Top Republican officials, including key lawmakers in Congress, have been slow to embrace Trump's candidacy. They say they plan to vote for him even as they attack his call for a temporary ban on Muslims entering the United States in an effort to stop a new terrorist attack, the deportation of 11 million illegal immigrants living in the country, and construction of a wall along the U.S.-Mexico border to halt more immigrants from illegally entering the United States.
Some Republicans, including 2012 presidential nominee Mitt Romney, have rejected Trump's candidacy, rebuking his comments as insults against Muslims, Mexicans, women and the disabled.
Trump campaign reboot?
With his fundraising lagging and a collection of national political surveys showing Clinton, a former U.S. secretary of state, with an average of a 5.8-percentage point lead, Trump on Monday fired his campaign manager, Corey Lewandowski.
One longtime U.S. political scientist, Alan Abramowitz of Emory University in Atlanta, told VOA that Trump is running "the most inept presidential campaign that I can remember." Abramowitz cited what he said are Trump's "lack of focus, lack of strategy, disorganization."
"This is a guy who's never run for office before," Abramowitz said, "but he shows no interest in learning about subjects he knows little about. He's running against a politically vulnerable Democratic candidate, but he has to stop the insults and name-calling."
Asked what Trump has to do to regain his footing in the campaign, Abramowitz said, "He'd have to stop being Donald Trump and that's not going to happen."
Another analyst, political scientist John Sides at the George Washington University in Washington, said, "It is remarkable that Clinton can go up with ads in the battleground states and have no Trump response. Or that he has only 30 field staff, while she has something like 800.
"To be clear," Sides said, "I'm not suggesting that we'll see massive double-digit effects of Clinton's ads or ground game. Party identification still provides some ballast for voters, and this may limit the swing in the electorate. But, Trump's strategy, if we want to call it that, amounts to a sort of unilateral disarmament."

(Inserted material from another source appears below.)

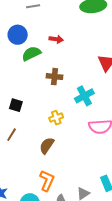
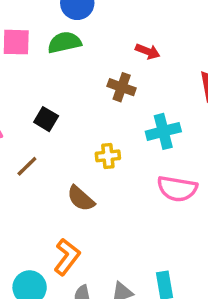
red arrow: (56, 39) -> (148, 51), moved
green semicircle: (31, 54) -> (64, 42), moved
brown semicircle: (47, 146) -> (81, 198), turned -96

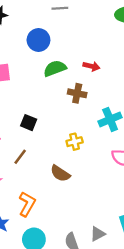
green semicircle: (64, 42) -> (55, 68), moved
orange L-shape: (67, 257) -> (27, 204), moved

A new CNN/ORC poll shows Clinton, seeking to become the first female U.S. president, with a 47-42 percent national lead over Trump, an edge that narrows slightly to 42-38 in a four-way race that includes Libertarian Gary Johnson (9 percent) and Green Party candidate Jill Stein (8 percent).
A Quinnipiac University poll of three key battleground states showed Clinton with a 47-39 percent lead over Trump in the southeastern state of Florida, up from a near-even count a month ago. The poll, however, showed Trump and Clinton virtually even in head-to-head matchups in Ohio and Pennsylvania, with Clinton slightly ahead in four-way contests in the two states that include Johnson and Stein.
Financial reports filed Monday with the Federal Election Commission showed Clinton raised more than $26 million in May and Trump $5.6 million.
Both Trump and Clinton will get help from their parties and outside groups known as super PACs that will spend money on television advertisements backing the candidates; but, it is important for each of them to have a lot of their own money on hand to spend on ads of their own and campaign efforts across the 50 states.
The last presidential election in 2012 shows just how much cash is needed in modern campaigns.
President Barack Obama's campaign committee spent $775 million of its own money to get him re-elected, while Romney spent $460 million. The parties and super PACS added several hundred million more dollars to the race.
Clinton has outspent Trump $196 million to $63 million so far, according to the FEC figures. At this point in the 2012 race, Obama had outspent Romney $232 million to $107 million.